We need to take more resources and put them into Afghanistan. I’ve been arguing for this since 2002 when I said that we should finish the fight against Al Qaeda and the Taleban instead of going into Iraq. I’ve called for at least two additional combat brigades to support our efforts there. I’ve also called for at least $1b in nonmilitary assistance each year, and I’ve repeatedly challenged George Bush and John McCain’s refusal to hold the Pakistani government accountable for the inability to crack down on Al Qaeda and the Taleban operating within their borders--because we are not going to get Afghanistan right until we get our Pakistan policy right.

So I am happy to talk about 9/11, and I am happy to talk about the choice that we have in this election. We can: listen to the other side and make the same false arguments about why we need to violate our Constitution; not explain to the American people what exactly we’re doing; stay in Iraq indefinitely; build permanent bases in a country that doesn’t want them; not disclose exactly what’s in the negotiations so we end up learning about them from the Iraqi foreign minister because our own President doesn’t explain it to the American people; and keep short-changing our efforts in Afghanistan and our ability to deal with nearly every other national security challenge that we face. That’s one option. We can do that.

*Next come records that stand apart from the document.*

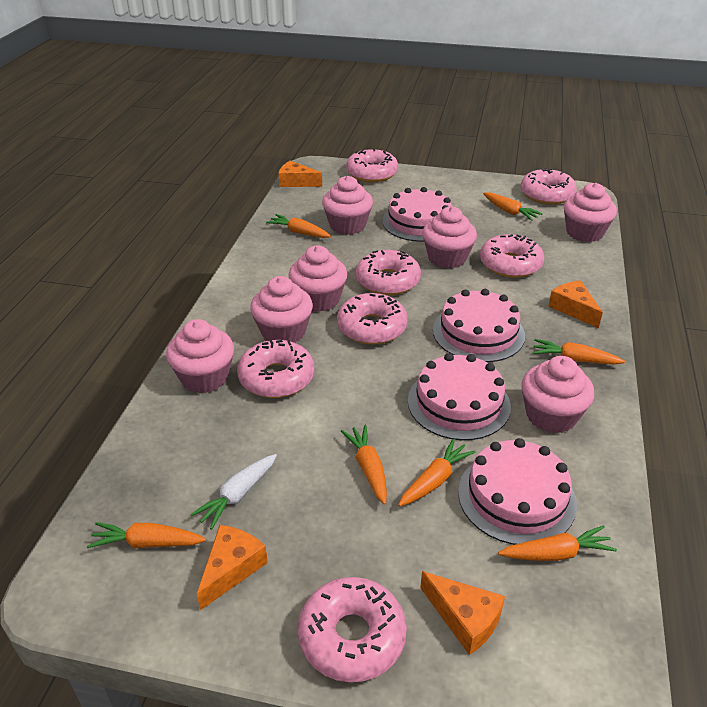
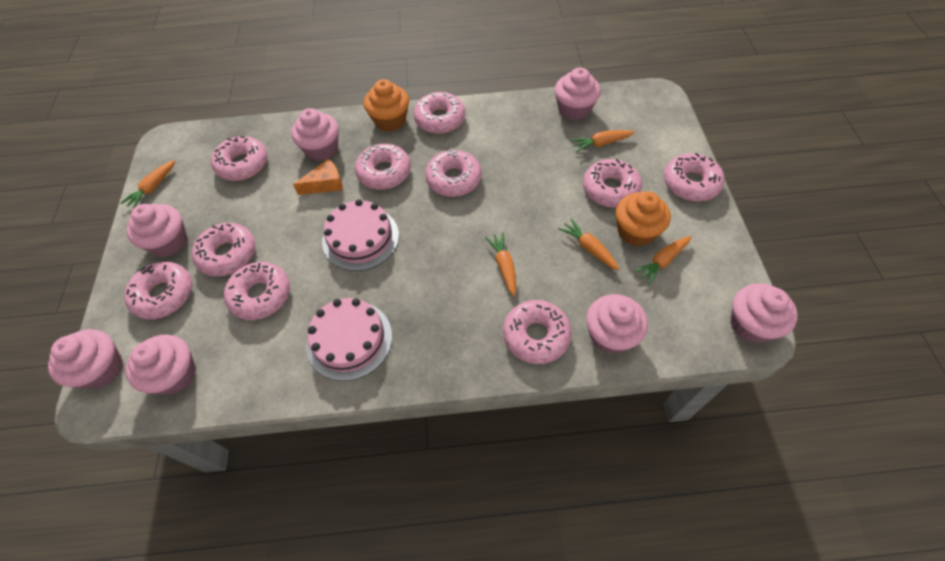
orange carrot: 7 -> 5
orange cheese: 4 -> 1
orange cupcake: 0 -> 2
pink cake: 4 -> 2
pink donut: 7 -> 10
white carrot: 1 -> 0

Or, we can finally end this disastrous approach to national security because the record shows that George Bush and John McCain have been weak on terrorism. Their approach has failed. Because of their policies we are less safe, less respected, less able to lead the world.

That’s why I believe it’s time to turn the page. It’s time to end the war in Iraq responsibly. It’s time to stop wasting time and start putting away terrorists. It’s time to finally take out Al Qaeda’s top leadership and to finish the fight in Afghanistan. It’s time to restore our standing in the world so we can once again lead.

That’s why I’m running for President of the United States of America.